Instruction 1: Transcribe the excerpt on malicious website detection starting with "Sahingoz et al." and going on through "models performing similarly.".
Instruction 2: Render this sentence from the excerpt on malicious website detection in Spanish: "This type of attack refers to the registration of domain names that are similar to existing popular brands, allowing cyber-criminals to redirect users to malicious or suspicious websites."
Instruction 3:
Answer these questions using the excerpt on malicious website detection:
(a) How many URLs does the dataset built by Sahingoz et al. contain?
(b) In which section is the GAWAIN dataset described?
(c) What type of model did Moubayed et al. train on their dataset?

Extract to read:
★ ★ ★ ★ ★
It is vital to mention that the dataset would ideally represent population-level data and be free of bias. This is a near impossible scenario to achieve since bias is inevitably inherent in all data. It is worth mentioning however, that our aspiration was to alleviate any apparent biases in the data and repeat the process of extracting the features, which gives us the ability to control the results of our data. Apruzzese et al. discussed this issue at length, performed experiments on datasets of this kind, and attempted to evaluate the efficacy of ML in the Cybersecurity field [16,17]. In their work, they evaluated several datasets and attempted to detect methods of attack that involve large amounts of network traffic, and the results yielded reasonable but not high accuracy. For instance, after deploying their models for intrusion detection, the authors mentioned the need for rigorous dataset creation and training, else the results would otherwise be underwhelming, yielding high false negative rates, and recalls that range between 60 % to 70 % .
This therefore opened up the opportunity to research into constructing and analyzing datasets that reflect population-level data as much as possible, and assessing ML/feature performance for malicious website detection. This study is motivated by this direction of research, and seeks to make advances in this field through its ML implementation and feature creation on datasets of that nature. It also introduces GAWAIN dataset, which has been added to the open-source community, and may challenge and enable researchers to investigate the malicious website detection problem further.
The paper is organized as follows. Section 2 discusses the literature with the focus on feature types and engineering. Section 3 investigates one particular openly available dataset where we outline several of its shortcomings. In Section 4, we describe a new dataset GAWAIN and all the features. We study the influence of constructed features on the new dataset in Section 5. The concluding remarks are given in Section 6.

2. Previous Work

While the literature contains a plethora of ML techniques applied for this task [2,18], we outline the studies that primarily revolve around the design and use of different feature categories which we believe provide a significant enough contribution to our study’s design.
Sahingoz et al. built a real-time anti-phishing system that employs seven classification algorithms and NLP-based features [11]. In terms of their data, the authors have constructed a new dataset, as they could not find a suitable open-source dataset, by scraping PhishTank. It contains 73,575 URLs, of which 36,400 are benign URLs and 37,175 are malicious. Their dataset was constructed by an algorithm that extracted lexical-based features from the URLs. The algorithm parsed the URL string for special characters, certain random words and keyword counts to name the few features, and then a “maliciousness” analysis was performed on these word vectors and keywords. Their final results showed the promise of lexical features in the classification problem. Their tests resulted in a Random Forest classifier evaluating their test set at 97.89 % accuracy, with other models performing similarly.
Moubayed et al. proposed a solution against typo-squatting attacks [12]. This type of attack refers to the registration of domain names that are similar to existing popular brands, allowing cyber-criminals to redirect users to malicious or suspicious websites. Moubayed et al. constructed an ensemble-based feature selection method in order to construct the final training dataset for their classification problem. This feature selection method performed a correlation-based feature selection, information gain-based feature selection, and a one rule-based feature selection on the data in parallel, which was then followed by a feature reduction technique. A bagging ensemble model was then trained on the dataset. Their experimental results portrayed that the proposed method resulted in a high test accuracy.
★ ★ ★ ★ ★
Text extracted from each page:
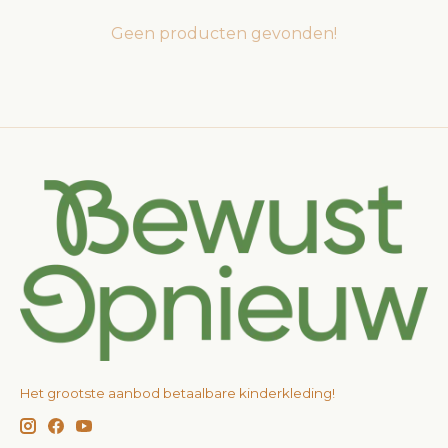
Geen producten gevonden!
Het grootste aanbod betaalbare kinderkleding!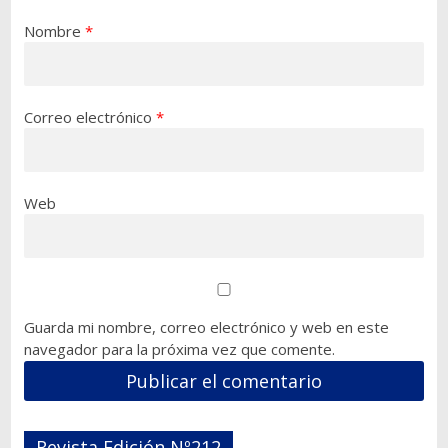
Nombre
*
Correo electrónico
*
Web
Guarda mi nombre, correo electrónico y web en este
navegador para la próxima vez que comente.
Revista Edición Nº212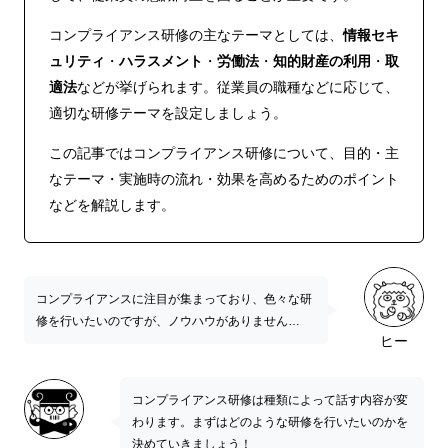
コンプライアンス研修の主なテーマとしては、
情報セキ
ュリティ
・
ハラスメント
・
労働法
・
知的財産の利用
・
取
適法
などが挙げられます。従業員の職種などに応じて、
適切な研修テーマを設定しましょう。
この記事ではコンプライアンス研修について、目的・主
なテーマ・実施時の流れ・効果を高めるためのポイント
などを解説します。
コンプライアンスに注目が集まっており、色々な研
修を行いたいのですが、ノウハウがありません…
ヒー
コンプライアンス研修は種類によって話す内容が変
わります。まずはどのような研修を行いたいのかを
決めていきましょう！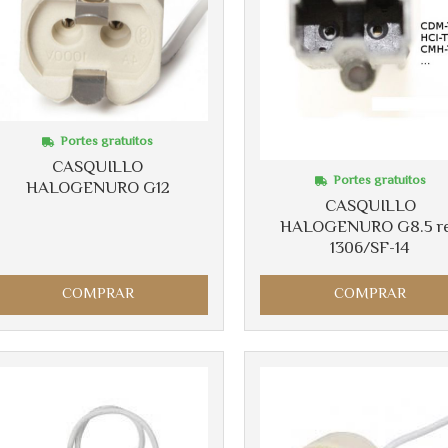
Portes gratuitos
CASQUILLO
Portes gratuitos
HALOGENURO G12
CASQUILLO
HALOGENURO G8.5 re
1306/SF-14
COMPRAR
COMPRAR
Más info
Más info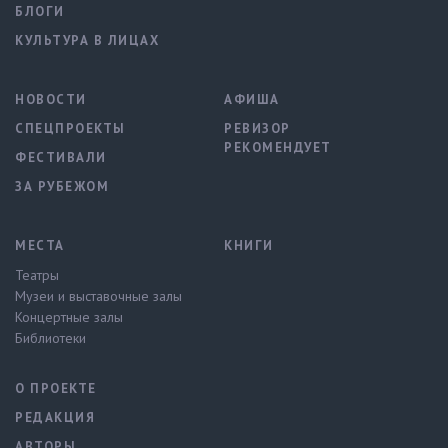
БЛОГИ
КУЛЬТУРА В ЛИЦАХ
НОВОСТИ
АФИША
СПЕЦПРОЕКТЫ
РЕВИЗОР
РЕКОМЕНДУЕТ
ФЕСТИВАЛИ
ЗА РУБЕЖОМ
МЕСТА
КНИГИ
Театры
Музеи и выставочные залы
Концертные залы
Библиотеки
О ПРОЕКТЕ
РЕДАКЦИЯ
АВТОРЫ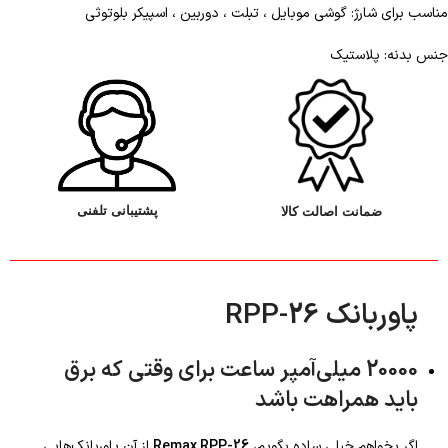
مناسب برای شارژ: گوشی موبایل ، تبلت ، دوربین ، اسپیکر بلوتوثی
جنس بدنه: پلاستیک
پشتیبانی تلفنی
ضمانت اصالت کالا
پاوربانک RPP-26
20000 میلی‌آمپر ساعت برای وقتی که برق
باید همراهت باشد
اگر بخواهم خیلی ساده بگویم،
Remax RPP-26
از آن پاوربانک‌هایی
★ ★ ★ ★ ★
Exercise solution 1:
Sahingoz et al. built a real-time anti-phishing system that employs seven classification algorithms and NLP-based features [11]. In terms of their data, the authors have constructed a new dataset, as they could not find a suitable open-source dataset, by scraping PhishTank. It contains 73,575 URLs, of which 36,400 are benign URLs and 37,175 are malicious. Their dataset was constructed by an algorithm that extracted lexical-based features from the URLs. The algorithm parsed the URL string for special characters, certain random words and keyword counts to name the few features, and then a “maliciousness” analysis was performed on these word vectors and keywords. Their final results showed the promise of lexical features in the classification problem. Their tests resulted in a Random Forest classifier evaluating their test set at 97.89 % accuracy, with other models performing similarly.

Exercise solution 2: Este tipo de ataque se refiere al registro de nombres de dominio similares a marcas populares existentes, lo que permite a los ciberdelincuentes redirigir a los usuarios a sitios web maliciosos o sospechosos.

Exercise solution 3:
(a) 73,575 URLs
(b) Section 4
(c) A bagging ensemble model